De Bortoli, who has known Farley for years, is careful in how he draws the distinction.
“David’s heart’s always been in the right place,” he says. “He’s got the intellect, he’s got the intelligence, he’s got the tenacity.”
It is an endorsement of the man, but not an unqualified embrace of the vehicle carrying him.
“There’s a bit of baggage there. I will give him my vote, but haven’t given them any money,” De Bortoli says.
That ambivalence runs through the electorate. Voters are prepared to take a risk, but they are not blind to it.

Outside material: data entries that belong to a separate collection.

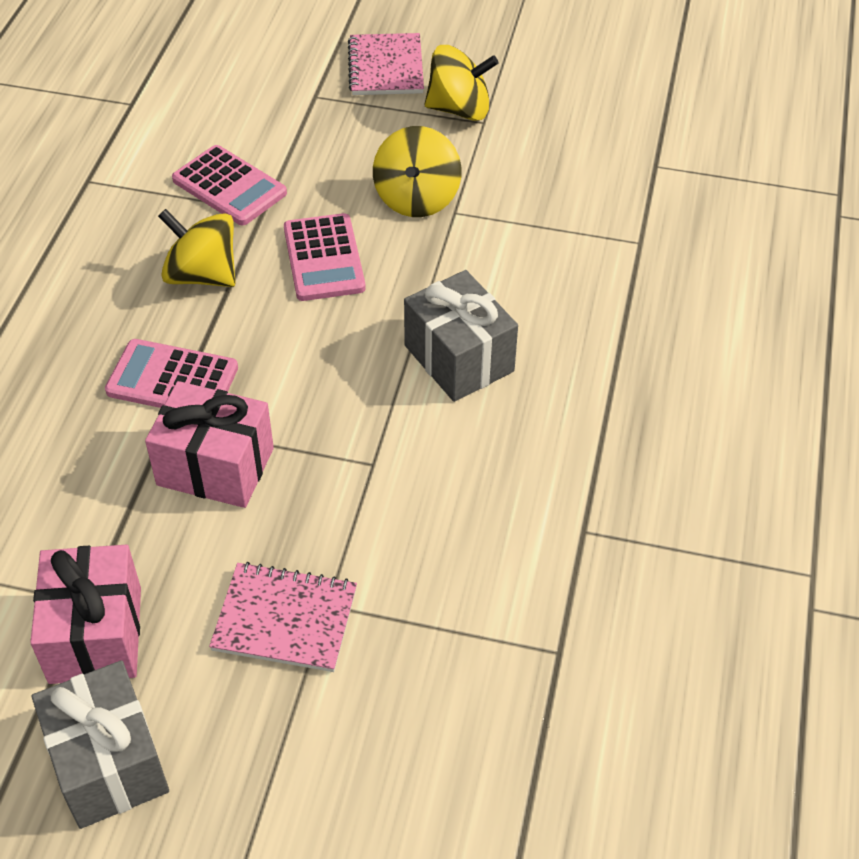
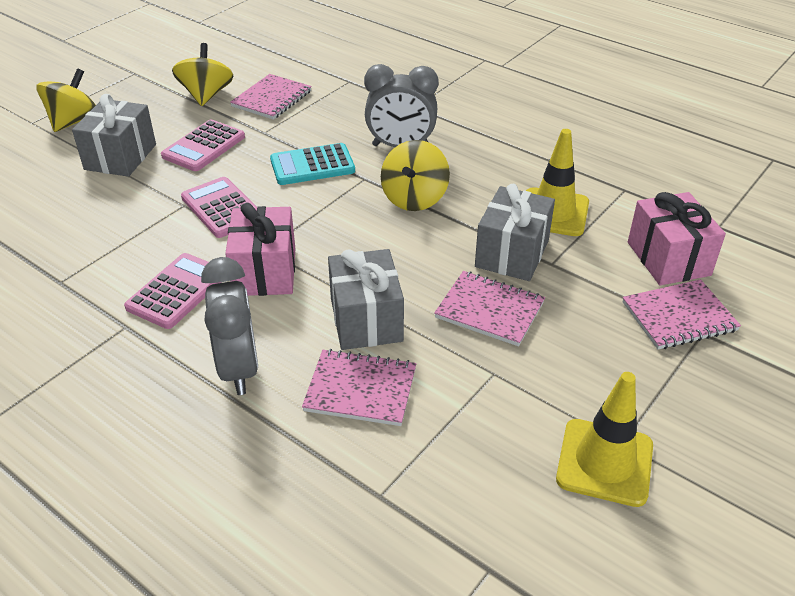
grey clock: none = 0 -> [201,257,258,395] [364,64,439,147] = 2
grey gift: [32,660,169,829] [404,270,518,402] = 2 -> [72,94,156,177] [328,249,404,350] [475,184,555,281] = 3
pink notebook: [209,562,357,672] [348,33,424,95] = 2 -> [230,74,312,120] [302,349,416,426] [434,271,545,346] [623,279,741,349] = 4
turquoise calculator: none = 0 -> [270,143,355,185] = 1
yellow traffic cone: none = 0 -> [526,129,589,236] [556,372,653,507] = 2

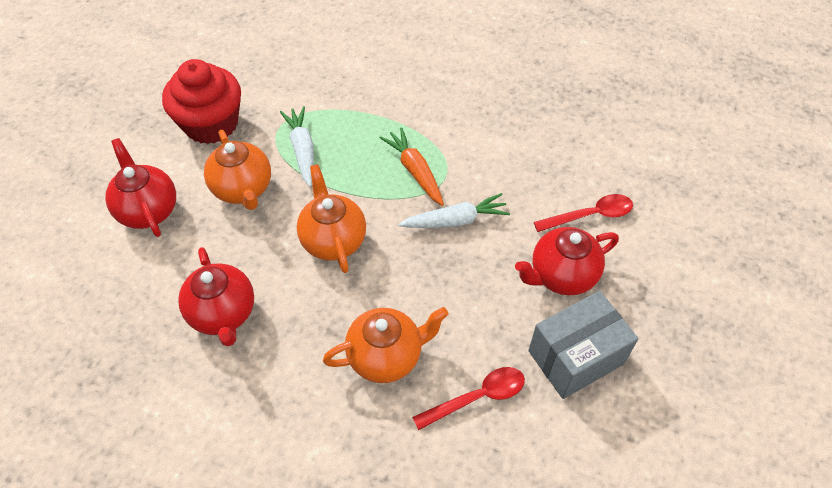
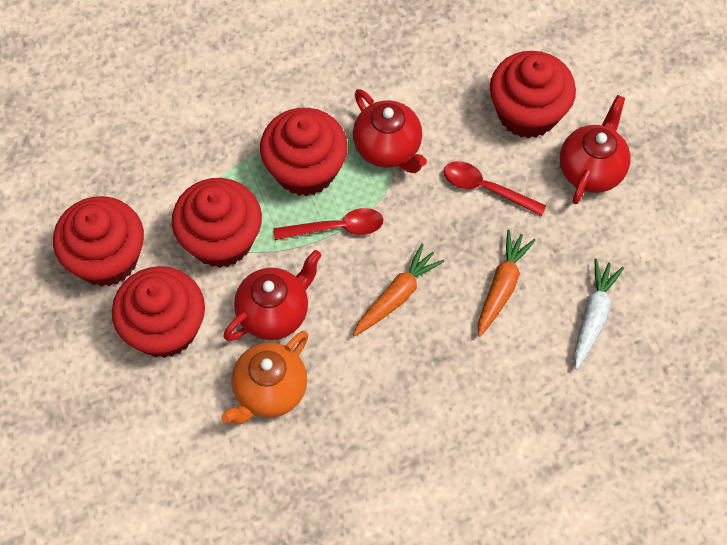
grey box: [528,291,638,399] = 1 -> none = 0
orange carrot: [380,127,444,206] = 1 -> [353,244,445,336] [478,230,536,337] = 2
orange teapot: [204,130,271,210] [297,164,366,273] [323,307,448,383] = 3 -> [221,331,309,424] = 1
red cupcake: [162,59,241,144] = 1 -> [53,196,144,287] [112,266,205,358] [172,178,262,268] [260,108,348,196] [490,51,576,139] = 5
white carrot: [280,106,314,187] [398,193,510,228] = 2 -> [574,259,624,369] = 1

Nobody gives either the Liberals or the Nationals much chance of finishing in the top two. And if the Coalition cannot hold here, questions about its path back to government become unavoidable. If One Nation can win its first-ever seat in the House of Representatives in a seat like Farrer, it would confirm a structural shift on the right of Australian politics.
The Coalition’s strongest redoubts are no longer immovable. Loyalty, once assumed, is now conditional. And in places like Griffith, where politics was once a settled question, it is being asked again – with an edge.
Barnaby Joyce, the high-profile defector to One Nation, describes this election as a catalyst for Australia.
“It’s a sense of the great divide between those inner-city luvvies and those out in regional areas,” he says.
If the orange wave crests here, it will not be because Pauline Hanson suddenly became palatable. It will be because the ground beneath the Coalition has moved.
This is how a protest coalesces – not around a single issue, but around a shared exhaustion.